* PROBLEM DESCRIPTION: If a line in the entries below holds the string "high", copy it.

* THE DATA:

────────────────────────────────────────

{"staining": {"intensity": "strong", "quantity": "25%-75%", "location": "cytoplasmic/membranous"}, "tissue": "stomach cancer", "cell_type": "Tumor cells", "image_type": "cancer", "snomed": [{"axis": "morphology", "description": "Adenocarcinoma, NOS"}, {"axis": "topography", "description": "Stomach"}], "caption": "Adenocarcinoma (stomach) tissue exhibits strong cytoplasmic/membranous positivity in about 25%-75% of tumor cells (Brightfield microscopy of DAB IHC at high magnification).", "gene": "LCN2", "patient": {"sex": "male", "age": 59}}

────────────────────────────────────────

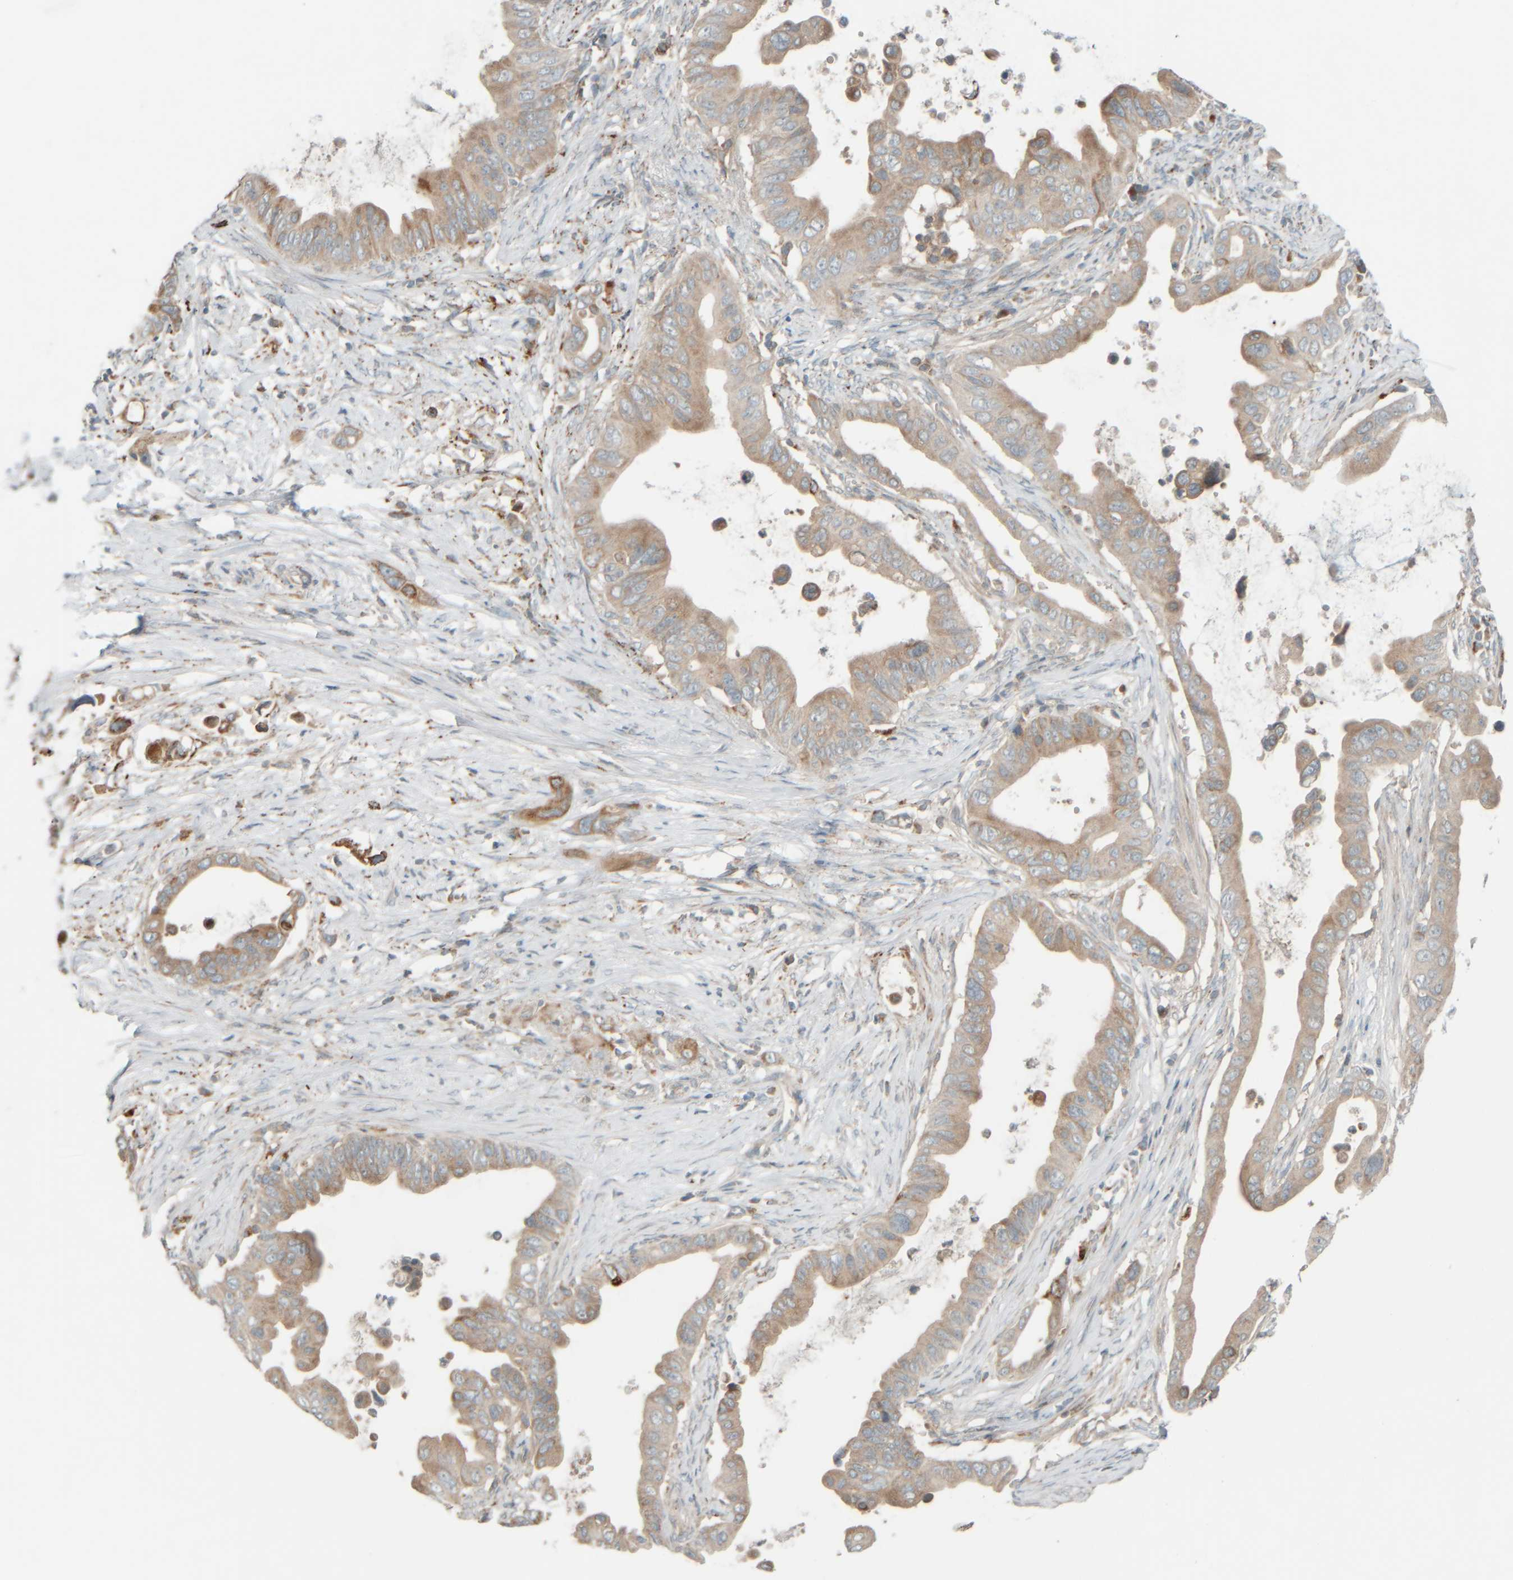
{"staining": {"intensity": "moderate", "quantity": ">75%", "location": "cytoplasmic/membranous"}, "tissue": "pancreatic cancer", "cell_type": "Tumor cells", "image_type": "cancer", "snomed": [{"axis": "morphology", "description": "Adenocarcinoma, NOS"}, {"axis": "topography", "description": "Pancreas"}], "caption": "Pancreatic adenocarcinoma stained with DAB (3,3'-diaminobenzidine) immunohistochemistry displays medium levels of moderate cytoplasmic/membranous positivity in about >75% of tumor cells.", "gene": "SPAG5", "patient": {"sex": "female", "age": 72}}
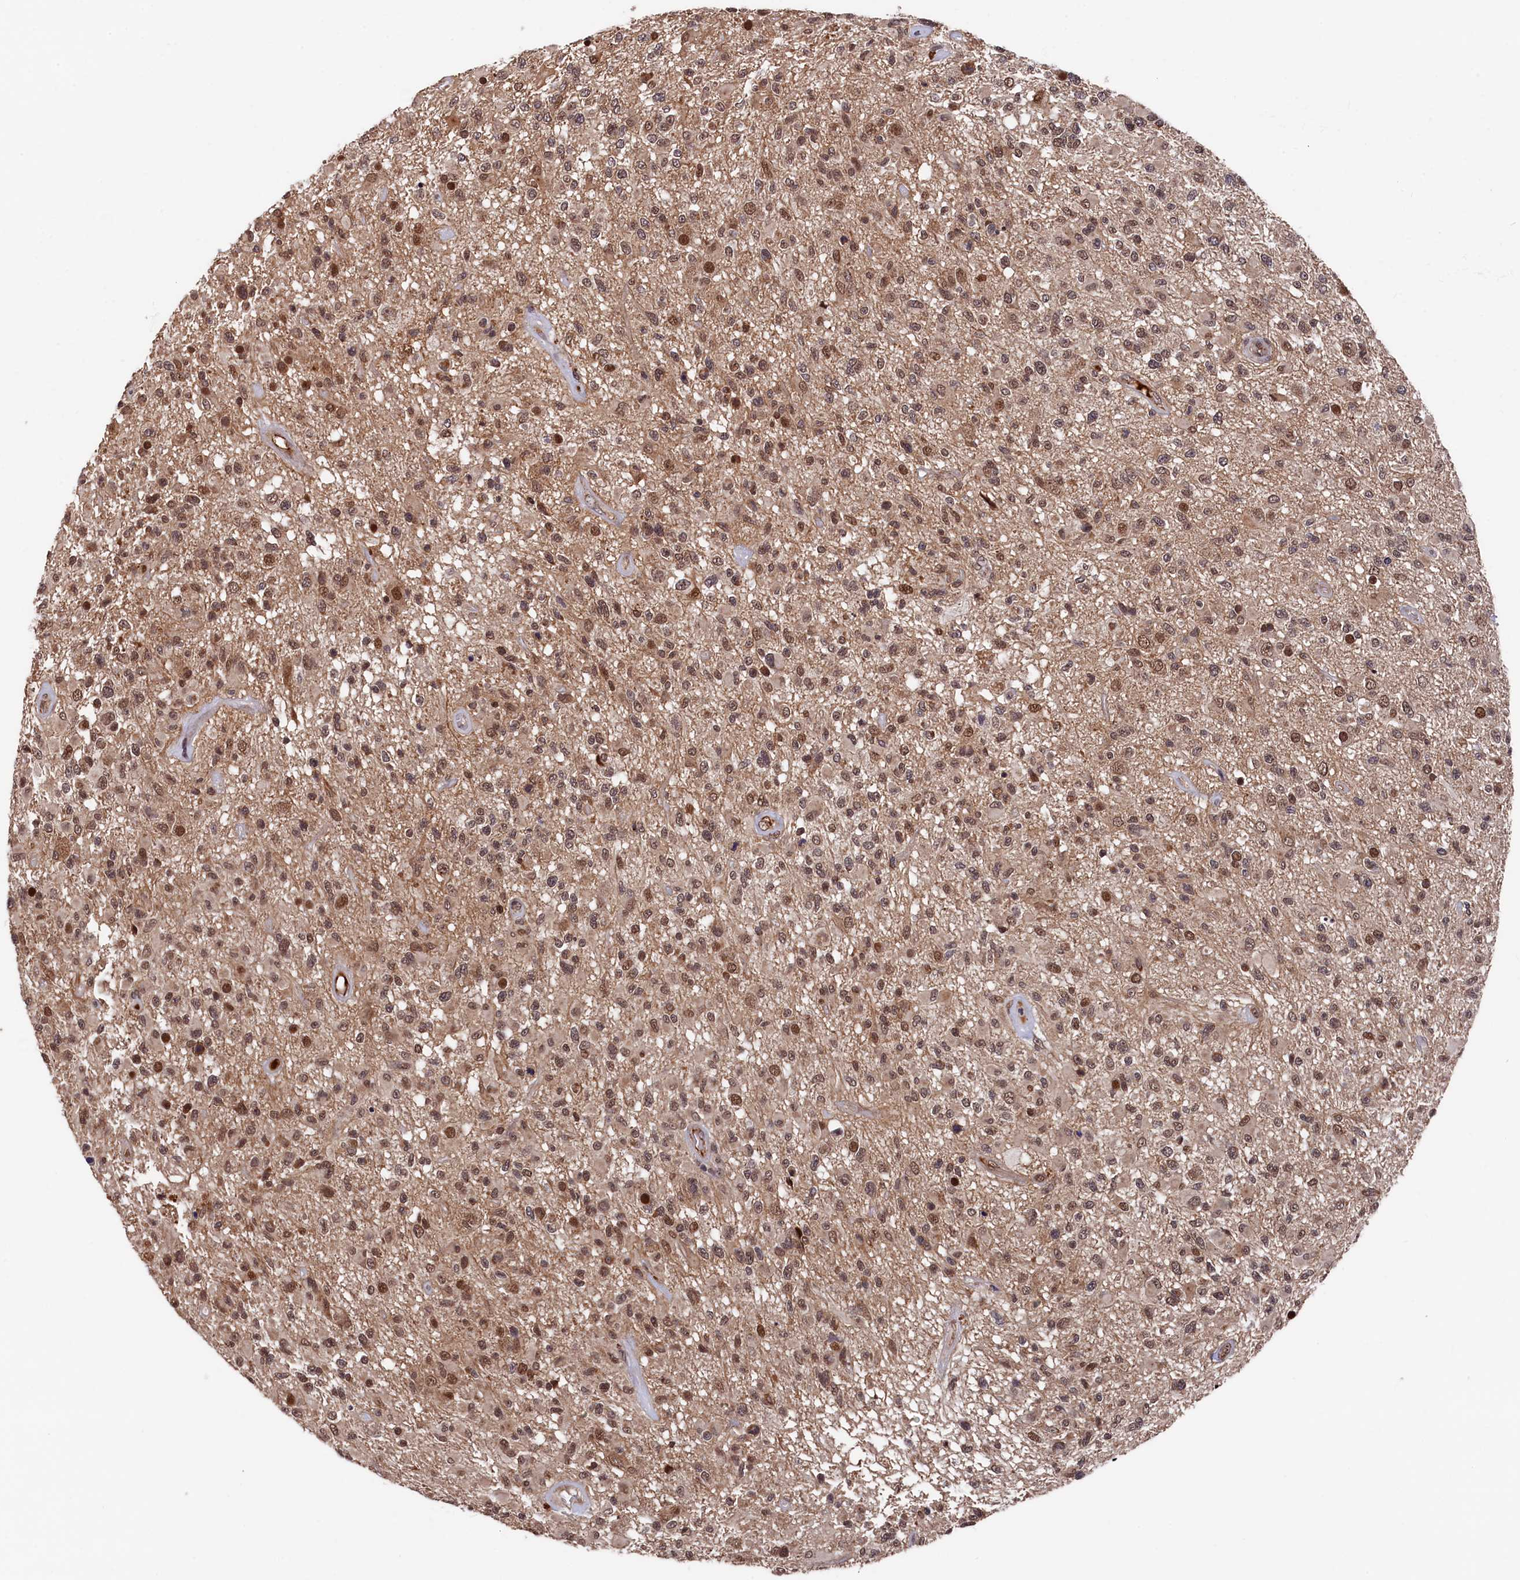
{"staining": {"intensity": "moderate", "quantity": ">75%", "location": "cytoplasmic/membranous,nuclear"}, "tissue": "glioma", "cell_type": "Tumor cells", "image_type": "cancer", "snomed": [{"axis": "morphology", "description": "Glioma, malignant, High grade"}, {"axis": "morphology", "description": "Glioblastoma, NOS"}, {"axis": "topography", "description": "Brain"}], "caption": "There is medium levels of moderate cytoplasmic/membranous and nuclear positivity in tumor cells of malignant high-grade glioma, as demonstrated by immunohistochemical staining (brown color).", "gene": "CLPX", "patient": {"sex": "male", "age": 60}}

────────────────────────────────────────

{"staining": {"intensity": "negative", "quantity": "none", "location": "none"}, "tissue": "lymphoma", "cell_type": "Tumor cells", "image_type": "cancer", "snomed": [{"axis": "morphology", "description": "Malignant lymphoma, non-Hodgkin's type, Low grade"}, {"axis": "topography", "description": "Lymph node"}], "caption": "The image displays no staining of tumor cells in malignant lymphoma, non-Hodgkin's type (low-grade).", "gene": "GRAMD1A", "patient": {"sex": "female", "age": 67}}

────────────────────────────────────────

* ANSWER FOR THIS EXERCISE:
{"staining": {"intensity": "strong", "quantity": "25%-75%", "location": "cytoplasmic/membranous"}, "tissue": "stomach cancer", "cell_type": "Tumor cells", "image_type": "cancer", "snomed": [{"axis": "morphology", "description": "Adenocarcinoma, NOS"}, {"axis": "topography", "description": "Stomach"}], "caption": "Adenocarcinoma (stomach) tissue exhibits strong cytoplasmic/membranous positivity in about 25%-75% of tumor cells (Brightfield microscopy of DAB IHC at high magnification).", "gene": "LCN2", "patient": {"sex": "male", "age": 59}}
{"staining": {"intensity": "moderate", "quantity": ">75%", "location": "cytoplasmic/membranous,nuclear"}, "tissue": "glioma", "cell_type": "Tumor cells", "image_type": "cancer", "snomed": [{"axis": "morphology", "description": "Glioma, malignant, High grade"}, {"axis": "morphology", "description": "Glioblastoma, NOS"}, {"axis": "topography", "description": "Brain"}], "caption": "There is medium levels of moderate cytoplasmic/membranous and nuclear positivity in tumor cells of malignant high-grade glioma, as demonstrated by immunohistochemical staining (brown color).", "gene": "CLPX", "patient": {"sex": "male", "age": 60}}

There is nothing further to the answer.